I am very excited to premiere Karlheinz Essl’s new toy piano  piece “Whatever Shall Be” at the Look and Listen Festival. Read below for his program notes on the new work. He also speaks about his history with the toy piano. I will perform this on May 8th in NYC so please come out–this piece is not to be missed!

At the beginning of the 3rd millennium, I had a strange encounter with a strange instrument: the toy piano, which – at the first glance – didn’t attract me that much. On the contrary, I didn’t properly estimate its restricted sound possibilities and regarded it quite uninteresting and boring. My immature prejudice changed entirely when I borrowed a toy piano from Isabel Ettenauer who was asking me since years to write a piece for her. And now, after being forced to dedicate myself to this instrument I soon understood that it has nothing to do with the piano as we know it.

When I hit a key on a regular piano, I am not just hearing a note, but also the whole history of this instrument with its repertory from Bach to Boulez that the piano sound transports. This fact always makes it difficult for me to compose for piano as it always reminds me of historical music that I love – and also abhor.

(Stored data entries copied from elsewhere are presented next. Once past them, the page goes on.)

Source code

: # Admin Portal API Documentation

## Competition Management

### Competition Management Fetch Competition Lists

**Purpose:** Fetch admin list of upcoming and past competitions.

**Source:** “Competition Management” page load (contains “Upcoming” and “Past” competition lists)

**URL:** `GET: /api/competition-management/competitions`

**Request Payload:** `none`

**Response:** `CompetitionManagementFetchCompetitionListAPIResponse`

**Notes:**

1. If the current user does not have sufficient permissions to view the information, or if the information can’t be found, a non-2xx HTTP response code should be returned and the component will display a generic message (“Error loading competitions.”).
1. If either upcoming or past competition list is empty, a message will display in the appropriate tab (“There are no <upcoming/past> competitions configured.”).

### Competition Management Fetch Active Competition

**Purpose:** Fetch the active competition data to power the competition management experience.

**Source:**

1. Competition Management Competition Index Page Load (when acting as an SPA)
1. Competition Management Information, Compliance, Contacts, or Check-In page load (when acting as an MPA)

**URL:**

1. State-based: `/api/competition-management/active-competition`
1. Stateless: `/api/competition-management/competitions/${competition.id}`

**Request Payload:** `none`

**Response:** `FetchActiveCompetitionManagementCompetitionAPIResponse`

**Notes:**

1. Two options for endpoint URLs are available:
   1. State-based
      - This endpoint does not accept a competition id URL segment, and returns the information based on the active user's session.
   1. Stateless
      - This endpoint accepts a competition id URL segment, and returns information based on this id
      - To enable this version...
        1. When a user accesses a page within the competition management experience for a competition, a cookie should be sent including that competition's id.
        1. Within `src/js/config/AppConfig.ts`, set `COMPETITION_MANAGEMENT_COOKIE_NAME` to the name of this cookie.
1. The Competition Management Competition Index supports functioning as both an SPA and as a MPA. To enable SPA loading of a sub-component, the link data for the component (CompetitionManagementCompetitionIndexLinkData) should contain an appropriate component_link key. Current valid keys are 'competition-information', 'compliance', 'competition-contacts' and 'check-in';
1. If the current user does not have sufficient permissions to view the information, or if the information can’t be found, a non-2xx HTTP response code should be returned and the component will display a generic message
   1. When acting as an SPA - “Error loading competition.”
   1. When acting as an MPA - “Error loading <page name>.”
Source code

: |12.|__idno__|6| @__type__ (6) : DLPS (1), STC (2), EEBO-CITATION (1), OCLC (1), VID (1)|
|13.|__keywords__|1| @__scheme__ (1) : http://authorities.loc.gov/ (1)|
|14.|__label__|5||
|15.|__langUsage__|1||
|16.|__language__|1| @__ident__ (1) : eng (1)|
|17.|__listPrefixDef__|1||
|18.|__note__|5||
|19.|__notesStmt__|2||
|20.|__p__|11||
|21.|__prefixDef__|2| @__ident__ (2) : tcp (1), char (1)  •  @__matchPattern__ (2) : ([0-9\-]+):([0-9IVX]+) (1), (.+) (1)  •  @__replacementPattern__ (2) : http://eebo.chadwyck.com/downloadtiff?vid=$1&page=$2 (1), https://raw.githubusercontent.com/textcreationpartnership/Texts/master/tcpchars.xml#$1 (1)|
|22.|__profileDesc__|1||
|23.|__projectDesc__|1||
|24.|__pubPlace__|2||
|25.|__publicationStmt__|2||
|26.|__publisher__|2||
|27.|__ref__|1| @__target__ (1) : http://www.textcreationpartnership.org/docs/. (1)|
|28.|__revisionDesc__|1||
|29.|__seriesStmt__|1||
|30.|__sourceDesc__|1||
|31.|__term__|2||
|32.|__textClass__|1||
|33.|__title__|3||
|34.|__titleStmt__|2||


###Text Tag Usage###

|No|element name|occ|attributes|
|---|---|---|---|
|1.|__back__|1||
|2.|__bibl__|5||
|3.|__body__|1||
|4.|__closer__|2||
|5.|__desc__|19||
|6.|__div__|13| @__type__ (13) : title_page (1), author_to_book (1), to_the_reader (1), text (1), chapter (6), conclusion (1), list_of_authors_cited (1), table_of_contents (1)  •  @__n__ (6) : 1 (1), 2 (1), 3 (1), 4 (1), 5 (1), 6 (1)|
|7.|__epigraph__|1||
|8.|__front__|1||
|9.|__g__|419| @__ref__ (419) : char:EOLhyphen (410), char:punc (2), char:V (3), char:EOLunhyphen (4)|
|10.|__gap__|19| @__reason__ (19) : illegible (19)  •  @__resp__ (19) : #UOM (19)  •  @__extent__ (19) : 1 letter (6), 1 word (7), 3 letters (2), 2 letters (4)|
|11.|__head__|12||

This didn’t seem to happen to me when I was playing on the toy piano because its sound has nothing to do with a conventional piano. Instead of strings this instrument has metal rods which are hit by a hammer, producing sonic qualities that rather remind me of bells or a celesta, Asian gamelan, or even an African kalimba.

After writing my first toy piano piece in 2005 called Kalimba, I became more and more interested in scrutinizing the possibilities of this instrument. A few months later I composed WebernSpielWerk as a tombeau for Anton Webern. Here, the toy piano was utilized as a carillon – a very tiny one -, and in fact the piece was modeled after the generative sound installation WebernUhrWerk which was played at the 60th anniversary of Webern’s death from a loudspeaker hidden inside a roof at the market place of Mittersill where the composer was shot in 1945.

But that was not enough: In 2008, when I started my Sequitur project for various solo instruments with live-electronics, of course a piece for toy piano was on my agenda. But then, after having written already several toy piano pieces, I met Phyllis Chen in New York. It was a hot and humid summer day in 2009 as we sat together in a tiny park in Midtown, exchanging our experiences with this strange and fascinating instrument. That’s when Phyllis suggested to write another piece, for her. And I immediately said Yes!

In my previous toy piano composition, my aim was always to find a new perspective to this instrument. In order to break up the restricted sound world, I was hiding a tiny loudspeaker inside the toy piano for Kalimba which played back pre-produced sounds. WebernUhrWerk, however, is only played on the keys, and Sequitur V uses live-electronics which create a sonic house-of-mirrors solely from the live input of the instrument.

This time I concentrated on the “ugly” parts of the instrument which are commonly not regarded as musical: the guts apart from the keys – the body of the instrument. So I was approaching the toy piano like an innocent child who looks into the belly of the instrument and starts scratching and knocking here and there. In fact, due to the acoustic properties of the sound boards, this produces very rich and fascinating sounds. Then I mounted a contact microphone on the downside of the the sound board which was connected to a special computer program that I had conceived for this composition: a kind of sonic “particle accelerator” (like the ill-fated CERN in Geneva) which creates a maelstrom of sounds, swirling around the audience.

But there is yet another story which I have to mention in the end: When experimenting with the entrails of the toy piano, I realized that its sound board acts as a splendid amplifier for tiny sounds and noises. When putting a small music box inside, its lanky sound becomes strong and mighty, mixing nicely with the key sounds of the toy piano. That happens at the very end of the piece. And in fact everything that is heard before – rhythmical cells, melodic motives, even the harmonic structure – has derived from this little music box melody which arose from the great movie “The Man Who Knew Too Much” by Alfred Hitchcock. And the refrain of the song reads: “Que sera, sera, whatever will be, will be.”